The films of Martin Rejtman have the beauty of being immediately recognisable while at the same time surprising us at every turn. His feature debut Rapado (1992) is today regarded as no less than the film that launched the New Argentine Cinema, a cinematic renovation led by a new wave of directors of which Lucrecia Martel and Lisandro Alonso are key figures too.

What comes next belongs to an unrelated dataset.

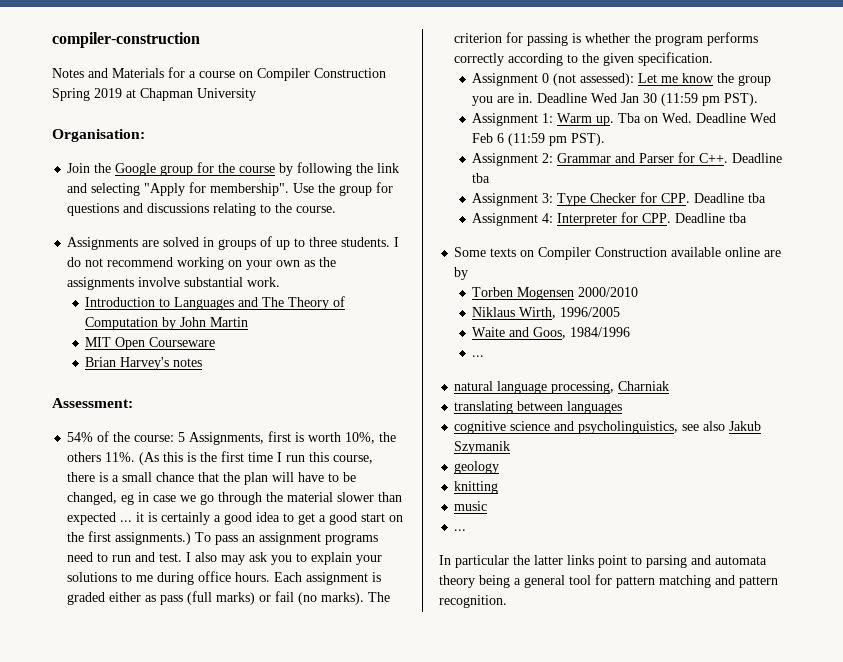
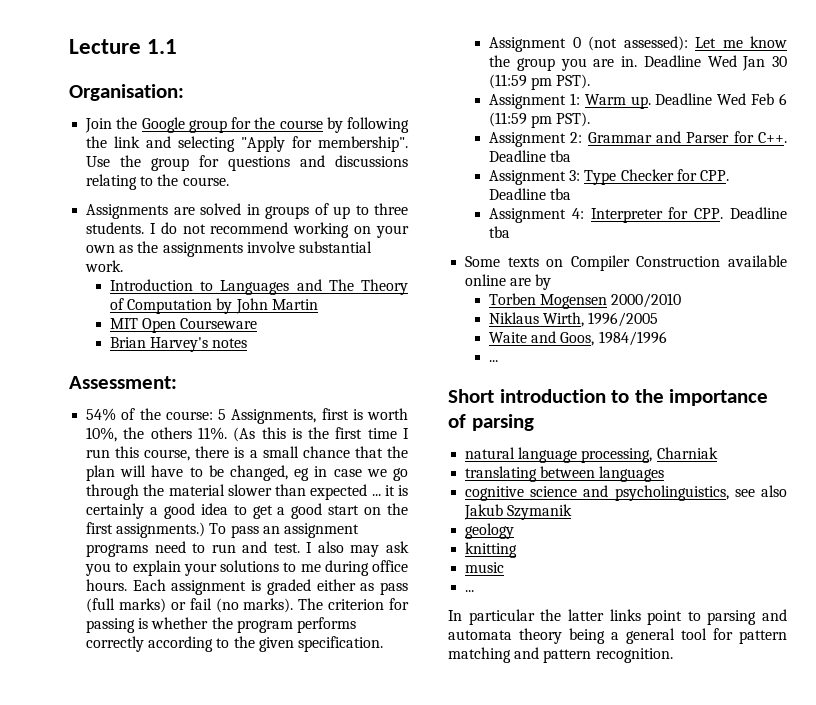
[52,32,200,48] [52,67,386,81] [52,88,256,101] compiler-construction // Notes and Materials for a course on Compiler Construction Spring 2019 at Chapman University -> [69,39,178,54] Lecture 1.1
[618,113,693,123] Tba on Wed. -> (651, 102) none
(485, 356) none -> [448,389,769,406] [448,414,534,431] // Short introduction to the importance of parsing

An at once luminous and delightfully off-kilter body of work, his cinema is imbued with a languid melancholy and a peculiarly hilarious use of deadpan humour. MUBI is absolutely thrilled to dedicate a retrospective to Rejtman’s fiction films, spanning three decades, presenting his 90s and 00s features from stunning brand new restorations, and culminating with his latest short film, Shakti, which premiered in competition at the Berlinale this February. Often compared to the likes of Jim Jarmusch, Aki Kaurismäki and Robert Bresson, Martin Rejtman’s deceptively unadorned, subtly meticulous style is fuelled by an effortless combination of charm and warmth that results in unexpected transcendence. These are comedies of sheer originality––very funny, often tender, always unpredictable.

Shakti

Martín Rejtman Argentina, 2019

We close our focus on Argentinian master of deadpan comedy Martín Rejtman with his new short, fresh from its premiere at this year’s Berlinale. Condensing all the fine irony, absurdist humour, and unassuming warmth that defines his work into only 19 minutes, Shakti is a delightful minimalist gem.

Two Shots Fired

Martín Rejtman Argentina, 2014

Rejtman’s comeback 11 years after The Magic Gloves did not disappoint. Taking a suicide attempt as the starting point and surprising us at every turn, Two Shots Fired is a fascinating and subversive exercise in comedy: its sophisticated storytelling, dark humor and deadpan beauty are just genius.

The Magic Gloves

Martín Rejtman Argentina, 2003

Our retrospective of Martín Rejtman continues with The Magic Gloves, one of the Argentine auteur’s funniest films and a unique view of Buenos Aires full of lively, strange characters. This clever, humorous take on the mid-30s crisis is another trademark mix of absurdist charm and endearing warmth.

Silvia Prieto

Martín Rejtman Argentina, 1999

A minimalist deadpan comedy—Jim Jarmusch goes to South America?—this is a deliciously eccentric, hazy quest for a young woman’s sense of self amidst a world of would-be doppelgängers. Committed to hilarity in all forms, Martín Rejtman’s cinema conjures humor and warmth in equal measure.

Rapado

Martín Rejtman Argentina, 1992

This month, we shine a spotlight on the award-winning Argentine director Martín Rejtman. Rejtman’s legendary feature debut, Rapado played in competition at Locarno and became an instant cult sensation, immediately marking an authentic, laconic new voice in Latin American cinema.